What is a dApp?
A decentralized application (dApp) is an application with some data on a blockchain or similar peer-to-peer network.
The degree that a dApp interacts with the blockchain can vary greatly depending on the needs of the application. Some dApps may use the blockchain simply to store data, with most of the logic taking place off-chain. Others may depend on logic stored on the blockchain, with only the bare minimum user interface stored outside of the blockchain itself.
How are Decentralized Applications Different?
A decentralized system consists of a group of interchangeable machines that can perform as a full system or distributed database. Additional machines strengthen the overall system by adding redundancy and computational power.
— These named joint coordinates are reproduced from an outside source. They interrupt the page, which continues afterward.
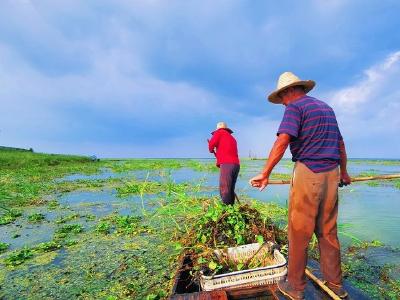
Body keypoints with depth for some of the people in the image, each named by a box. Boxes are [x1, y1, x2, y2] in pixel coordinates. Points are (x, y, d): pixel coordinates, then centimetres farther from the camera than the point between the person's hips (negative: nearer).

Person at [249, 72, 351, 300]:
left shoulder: (295, 107, -5)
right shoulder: (327, 108, 20)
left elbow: (282, 141, -21)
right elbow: (340, 144, 25)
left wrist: (265, 174, -22)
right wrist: (344, 172, 35)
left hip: (307, 173, -8)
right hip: (331, 174, 8)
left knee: (299, 232, 3)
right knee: (328, 232, 16)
Any dApp will need access to a decentralized network, in one form or another. In a Casper network, this means connecting to a node. The decentralized aspect creates a situation where each node is fundamentally interchangeable for this purpose. If the connected node fails, the dApp can switch to a different node and continue operating without losing data or functionality.
Routine operations in a decentralized network may result in nodes coming on or offline. This node churn can result in downtime for a decentralized application if it relies on a single node. It is necessary to connect to multiple nodes simultaneously to ensure high uptime, especially if you are not operating your own node.
Interacting with a Decentralized Network
For a dApp to integrate with a Casper network, it must be able to send Deploys via the JSON-RPC. Business logic specific to the dApp can then be executed on chain via the Deploy. Sending a Deploy to a node will result in that node gossiping that Deploy to other nodes, assuming that the Deploy is valid and accepted. The Deploy will then be enqueued for execution.
A Deploy contains session code in the form of Wasm to be executed in the context of the sending account. Therefore, developers may use any programming language that can compile to Wasm when building a dApp for a Casper network. This session code may consist of Wasm to be executed once, or Wasm which will install contract code to be stored in global state. If the dApp requires periodic execution of the same Wasm, it is more efficient from both a gas and execution perspective to install the Wasm as a contract to be called later.
Sending a Deploy is the only means by which a dApp can change global state. As gas costs operate on a per-byte basis, smart contracts will incur less gas costs over time when compared against executing the same session code repeatedly. A dApp may send a Deploy simultaneously to each node it is connected to, but can only do so once per node, per Deploy.
All associated changes to global state occur after successful execution of the Deploy. In the case of a failed execution, the stack is unwound and any changes to global state as part of executing the Deploy are reverted. However, as there is a penalty payment that must be incurred, there is a change in global state through reducing the balance of the sending account. To send a Deploy, an account must hold a minimum balance greater than the network's penalty payment. This penalty payment can vary from network to network. On the public Casper Mainnet, the penalty payment is set to 2.5 CSPR.
Unlike other blockchain networks, a Casper network performs execution after consensus. This means observing the execution of the Deploy is sufficient proof of finality for most cases. For a stronger finality requirement, you can observe the finality signatures for the block that includes the given Deploy.
There is an inherent timing consideration when sending a Deploy, from the point where it is sent to when it is executed. The Deploy Lifecycle results in a delay longer than would be expected from a centralized application. The Deploy must be sent, accepted, gossiped, included in a finalized block and executed. This process varies from network to network. This delay should be taken into consideration when designing dApps for use with a Casper network, as the number of connected peers and the number of Deploys currently being sent may cause it to increase.